## Your objective
Reproduce the full listing without a single change.

# # # # # # #

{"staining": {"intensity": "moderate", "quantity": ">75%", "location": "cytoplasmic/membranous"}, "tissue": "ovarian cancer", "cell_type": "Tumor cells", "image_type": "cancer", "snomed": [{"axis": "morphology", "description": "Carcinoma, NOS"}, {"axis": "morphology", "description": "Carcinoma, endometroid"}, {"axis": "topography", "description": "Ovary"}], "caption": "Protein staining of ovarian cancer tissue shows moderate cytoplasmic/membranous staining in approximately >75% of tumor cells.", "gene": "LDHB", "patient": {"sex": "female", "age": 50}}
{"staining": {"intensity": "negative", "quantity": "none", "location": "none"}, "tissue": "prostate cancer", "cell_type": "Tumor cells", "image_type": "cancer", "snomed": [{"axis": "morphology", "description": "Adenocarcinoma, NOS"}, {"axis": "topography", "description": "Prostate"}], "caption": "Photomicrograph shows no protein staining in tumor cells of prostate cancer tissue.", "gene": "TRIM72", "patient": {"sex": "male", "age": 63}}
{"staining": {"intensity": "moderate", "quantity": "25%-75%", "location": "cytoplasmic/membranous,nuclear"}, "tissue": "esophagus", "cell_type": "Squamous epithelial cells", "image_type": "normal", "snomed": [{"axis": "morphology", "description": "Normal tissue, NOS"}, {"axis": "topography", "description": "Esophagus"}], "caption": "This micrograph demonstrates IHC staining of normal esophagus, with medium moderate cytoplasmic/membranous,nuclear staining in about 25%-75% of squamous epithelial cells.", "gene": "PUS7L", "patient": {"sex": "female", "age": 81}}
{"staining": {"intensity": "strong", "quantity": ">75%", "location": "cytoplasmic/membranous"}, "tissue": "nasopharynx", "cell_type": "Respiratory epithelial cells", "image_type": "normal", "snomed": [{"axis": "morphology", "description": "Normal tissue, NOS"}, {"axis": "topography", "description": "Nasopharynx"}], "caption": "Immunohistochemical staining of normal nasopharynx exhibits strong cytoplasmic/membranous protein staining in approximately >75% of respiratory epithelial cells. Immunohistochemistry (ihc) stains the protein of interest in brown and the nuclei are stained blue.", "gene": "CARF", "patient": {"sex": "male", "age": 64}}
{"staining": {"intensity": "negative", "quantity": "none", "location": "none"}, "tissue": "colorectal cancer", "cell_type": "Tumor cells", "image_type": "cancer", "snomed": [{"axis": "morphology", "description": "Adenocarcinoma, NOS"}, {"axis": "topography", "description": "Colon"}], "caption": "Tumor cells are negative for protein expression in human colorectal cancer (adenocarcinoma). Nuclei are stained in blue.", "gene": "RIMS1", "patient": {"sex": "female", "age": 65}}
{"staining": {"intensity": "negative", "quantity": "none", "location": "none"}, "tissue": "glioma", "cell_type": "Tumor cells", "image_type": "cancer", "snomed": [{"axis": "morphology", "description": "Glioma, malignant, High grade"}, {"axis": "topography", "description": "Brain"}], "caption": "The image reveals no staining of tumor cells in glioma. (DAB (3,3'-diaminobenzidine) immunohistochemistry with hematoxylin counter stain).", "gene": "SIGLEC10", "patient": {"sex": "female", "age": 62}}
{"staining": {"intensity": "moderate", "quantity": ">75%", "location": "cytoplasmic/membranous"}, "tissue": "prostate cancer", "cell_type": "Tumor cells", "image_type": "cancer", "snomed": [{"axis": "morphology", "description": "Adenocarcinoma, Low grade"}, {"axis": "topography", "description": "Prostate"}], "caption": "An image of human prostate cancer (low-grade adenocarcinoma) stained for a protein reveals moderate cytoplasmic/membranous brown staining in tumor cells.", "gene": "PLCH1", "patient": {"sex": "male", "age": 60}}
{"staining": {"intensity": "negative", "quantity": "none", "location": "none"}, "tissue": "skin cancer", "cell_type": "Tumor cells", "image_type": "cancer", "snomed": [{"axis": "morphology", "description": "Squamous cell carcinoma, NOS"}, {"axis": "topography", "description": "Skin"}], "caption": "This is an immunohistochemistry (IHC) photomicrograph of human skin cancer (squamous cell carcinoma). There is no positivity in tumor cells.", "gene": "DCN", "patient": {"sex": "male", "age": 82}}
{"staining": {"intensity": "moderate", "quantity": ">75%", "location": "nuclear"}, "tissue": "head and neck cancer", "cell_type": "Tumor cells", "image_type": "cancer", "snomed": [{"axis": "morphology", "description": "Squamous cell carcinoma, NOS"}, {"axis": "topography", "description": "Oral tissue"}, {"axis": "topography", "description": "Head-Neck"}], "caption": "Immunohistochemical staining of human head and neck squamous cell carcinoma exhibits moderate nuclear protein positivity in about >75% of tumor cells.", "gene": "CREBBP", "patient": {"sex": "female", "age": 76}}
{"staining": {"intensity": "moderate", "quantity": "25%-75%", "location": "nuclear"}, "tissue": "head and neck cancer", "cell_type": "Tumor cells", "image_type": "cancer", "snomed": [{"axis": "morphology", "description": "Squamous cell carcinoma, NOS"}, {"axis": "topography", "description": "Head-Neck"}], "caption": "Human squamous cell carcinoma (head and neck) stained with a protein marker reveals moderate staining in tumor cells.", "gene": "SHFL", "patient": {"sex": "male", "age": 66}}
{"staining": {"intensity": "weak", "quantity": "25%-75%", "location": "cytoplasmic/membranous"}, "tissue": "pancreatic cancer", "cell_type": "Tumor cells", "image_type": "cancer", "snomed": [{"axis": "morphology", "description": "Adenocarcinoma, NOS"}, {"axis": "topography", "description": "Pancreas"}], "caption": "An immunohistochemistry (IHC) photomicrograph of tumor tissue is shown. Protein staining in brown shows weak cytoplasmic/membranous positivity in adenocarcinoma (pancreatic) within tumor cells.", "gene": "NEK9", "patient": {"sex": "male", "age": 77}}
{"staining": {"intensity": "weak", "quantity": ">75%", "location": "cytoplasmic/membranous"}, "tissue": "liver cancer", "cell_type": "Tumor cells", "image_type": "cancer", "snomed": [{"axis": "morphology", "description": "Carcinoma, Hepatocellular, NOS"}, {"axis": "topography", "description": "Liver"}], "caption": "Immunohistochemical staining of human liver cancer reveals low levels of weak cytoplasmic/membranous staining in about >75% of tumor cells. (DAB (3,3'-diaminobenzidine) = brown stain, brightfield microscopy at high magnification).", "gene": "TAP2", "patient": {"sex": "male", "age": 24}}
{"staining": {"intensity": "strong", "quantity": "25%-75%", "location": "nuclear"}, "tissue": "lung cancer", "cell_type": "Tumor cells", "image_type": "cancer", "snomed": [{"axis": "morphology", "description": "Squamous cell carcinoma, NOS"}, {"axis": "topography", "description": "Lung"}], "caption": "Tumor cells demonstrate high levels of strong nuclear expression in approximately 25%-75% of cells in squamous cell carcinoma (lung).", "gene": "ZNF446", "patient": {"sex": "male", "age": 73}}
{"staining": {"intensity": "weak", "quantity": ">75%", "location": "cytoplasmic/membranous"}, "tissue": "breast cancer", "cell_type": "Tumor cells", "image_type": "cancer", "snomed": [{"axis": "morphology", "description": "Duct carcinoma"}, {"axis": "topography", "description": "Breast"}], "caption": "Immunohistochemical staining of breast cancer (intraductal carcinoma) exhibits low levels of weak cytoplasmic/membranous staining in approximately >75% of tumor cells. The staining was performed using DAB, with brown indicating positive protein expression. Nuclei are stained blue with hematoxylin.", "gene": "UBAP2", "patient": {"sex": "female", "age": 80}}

# # # # # # #

## Answer to the exercise
{"staining": {"intensity": "moderate", "quantity": ">75%", "location": "cytoplasmic/membranous"}, "tissue": "ovarian cancer", "cell_type": "Tumor cells", "image_type": "cancer", "snomed": [{"axis": "morphology", "description": "Carcinoma, NOS"}, {"axis": "morphology", "description": "Carcinoma, endometroid"}, {"axis": "topography", "description": "Ovary"}], "caption": "Protein staining of ovarian cancer tissue shows moderate cytoplasmic/membranous staining in approximately >75% of tumor cells.", "gene": "LDHB", "patient": {"sex": "female", "age": 50}}
{"staining": {"intensity": "negative", "quantity": "none", "location": "none"}, "tissue": "prostate cancer", "cell_type": "Tumor cells", "image_type": "cancer", "snomed": [{"axis": "morphology", "description": "Adenocarcinoma, NOS"}, {"axis": "topography", "description": "Prostate"}], "caption": "Photomicrograph shows no protein staining in tumor cells of prostate cancer tissue.", "gene": "TRIM72", "patient": {"sex": "male", "age": 63}}
{"staining": {"intensity": "moderate", "quantity": "25%-75%", "location": "cytoplasmic/membranous,nuclear"}, "tissue": "esophagus", "cell_type": "Squamous epithelial cells", "image_type": "normal", "snomed": [{"axis": "morphology", "description": "Normal tissue, NOS"}, {"axis": "topography", "description": "Esophagus"}], "caption": "This micrograph demonstrates IHC staining of normal esophagus, with medium moderate cytoplasmic/membranous,nuclear staining in about 25%-75% of squamous epithelial cells.", "gene": "PUS7L", "patient": {"sex": "female", "age": 81}}
{"staining": {"intensity": "strong", "quantity": ">75%", "location": "cytoplasmic/membranous"}, "tissue": "nasopharynx", "cell_type": "Respiratory epithelial cells", "image_type": "normal", "snomed": [{"axis": "morphology", "description": "Normal tissue, NOS"}, {"axis": "topography", "description": "Nasopharynx"}], "caption": "Immunohistochemical staining of normal nasopharynx exhibits strong cytoplasmic/membranous protein staining in approximately >75% of respiratory epithelial cells. Immunohistochemistry (ihc) stains the protein of interest in brown and the nuclei are stained blue.", "gene": "CARF", "patient": {"sex": "male", "age": 64}}
{"staining": {"intensity": "negative", "quantity": "none", "location": "none"}, "tissue": "colorectal cancer", "cell_type": "Tumor cells", "image_type": "cancer", "snomed": [{"axis": "morphology", "description": "Adenocarcinoma, NOS"}, {"axis": "topography", "description": "Colon"}], "caption": "Tumor cells are negative for protein expression in human colorectal cancer (adenocarcinoma). Nuclei are stained in blue.", "gene": "RIMS1", "patient": {"sex": "female", "age": 65}}
{"staining": {"intensity": "negative", "quantity": "none", "location": "none"}, "tissue": "glioma", "cell_type": "Tumor cells", "image_type": "cancer", "snomed": [{"axis": "morphology", "description": "Glioma, malignant, High grade"}, {"axis": "topography", "description": "Brain"}], "caption": "The image reveals no staining of tumor cells in glioma. (DAB (3,3'-diaminobenzidine) immunohistochemistry with hematoxylin counter stain).", "gene": "SIGLEC10", "patient": {"sex": "female", "age": 62}}
{"staining": {"intensity": "moderate", "quantity": ">75%", "location": "cytoplasmic/membranous"}, "tissue": "prostate cancer", "cell_type": "Tumor cells", "image_type": "cancer", "snomed": [{"axis": "morphology", "description": "Adenocarcinoma, Low grade"}, {"axis": "topography", "description": "Prostate"}], "caption": "An image of human prostate cancer (low-grade adenocarcinoma) stained for a protein reveals moderate cytoplasmic/membranous brown staining in tumor cells.", "gene": "PLCH1", "patient": {"sex": "male", "age": 60}}
{"staining": {"intensity": "negative", "quantity": "none", "location": "none"}, "tissue": "skin cancer", "cell_type": "Tumor cells", "image_type": "cancer", "snomed": [{"axis": "morphology", "description": "Squamous cell carcinoma, NOS"}, {"axis": "topography", "description": "Skin"}], "caption": "This is an immunohistochemistry (IHC) photomicrograph of human skin cancer (squamous cell carcinoma). There is no positivity in tumor cells.", "gene": "DCN", "patient": {"sex": "male", "age": 82}}
{"staining": {"intensity": "moderate", "quantity": ">75%", "location": "nuclear"}, "tissue": "head and neck cancer", "cell_type": "Tumor cells", "image_type": "cancer", "snomed": [{"axis": "morphology", "description": "Squamous cell carcinoma, NOS"}, {"axis": "topography", "description": "Oral tissue"}, {"axis": "topography", "description": "Head-Neck"}], "caption": "Immunohistochemical staining of human head and neck squamous cell carcinoma exhibits moderate nuclear protein positivity in about >75% of tumor cells.", "gene": "CREBBP", "patient": {"sex": "female", "age": 76}}
{"staining": {"intensity": "moderate", "quantity": "25%-75%", "location": "nuclear"}, "tissue": "head and neck cancer", "cell_type": "Tumor cells", "image_type": "cancer", "snomed": [{"axis": "morphology", "description": "Squamous cell carcinoma, NOS"}, {"axis": "topography", "description": "Head-Neck"}], "caption": "Human squamous cell carcinoma (head and neck) stained with a protein marker reveals moderate staining in tumor cells.", "gene": "SHFL", "patient": {"sex": "male", "age": 66}}
{"staining": {"intensity": "weak", "quantity": "25%-75%", "location": "cytoplasmic/membranous"}, "tissue": "pancreatic cancer", "cell_type": "Tumor cells", "image_type": "cancer", "snomed": [{"axis": "morphology", "description": "Adenocarcinoma, NOS"}, {"axis": "topography", "description": "Pancreas"}], "caption": "An immunohistochemistry (IHC) photomicrograph of tumor tissue is shown. Protein staining in brown shows weak cytoplasmic/membranous positivity in adenocarcinoma (pancreatic) within tumor cells.", "gene": "NEK9", "patient": {"sex": "male", "age": 77}}
{"staining": {"intensity": "weak", "quantity": ">75%", "location": "cytoplasmic/membranous"}, "tissue": "liver cancer", "cell_type": "Tumor cells", "image_type": "cancer", "snomed": [{"axis": "morphology", "description": "Carcinoma, Hepatocellular, NOS"}, {"axis": "topography", "description": "Liver"}], "caption": "Immunohistochemical staining of human liver cancer reveals low levels of weak cytoplasmic/membranous staining in about >75% of tumor cells. (DAB (3,3'-diaminobenzidine) = brown stain, brightfield microscopy at high magnification).", "gene": "TAP2", "patient": {"sex": "male", "age": 24}}
{"staining": {"intensity": "strong", "quantity": "25%-75%", "location": "nuclear"}, "tissue": "lung cancer", "cell_type": "Tumor cells", "image_type": "cancer", "snomed": [{"axis": "morphology", "description": "Squamous cell carcinoma, NOS"}, {"axis": "topography", "description": "Lung"}], "caption": "Tumor cells demonstrate high levels of strong nuclear expression in approximately 25%-75% of cells in squamous cell carcinoma (lung).", "gene": "ZNF446", "patient": {"sex": "male", "age": 73}}
{"staining": {"intensity": "weak", "quantity": ">75%", "location": "cytoplasmic/membranous"}, "tissue": "breast cancer", "cell_type": "Tumor cells", "image_type": "cancer", "snomed": [{"axis": "morphology", "description": "Duct carcinoma"}, {"axis": "topography", "description": "Breast"}], "caption": "Immunohistochemical staining of breast cancer (intraductal carcinoma) exhibits low levels of weak cytoplasmic/membranous staining in approximately >75% of tumor cells. The staining was performed using DAB, with brown indicating positive protein expression. Nuclei are stained blue with hematoxylin.", "gene": "UBAP2", "patient": {"sex": "female", "age": 80}}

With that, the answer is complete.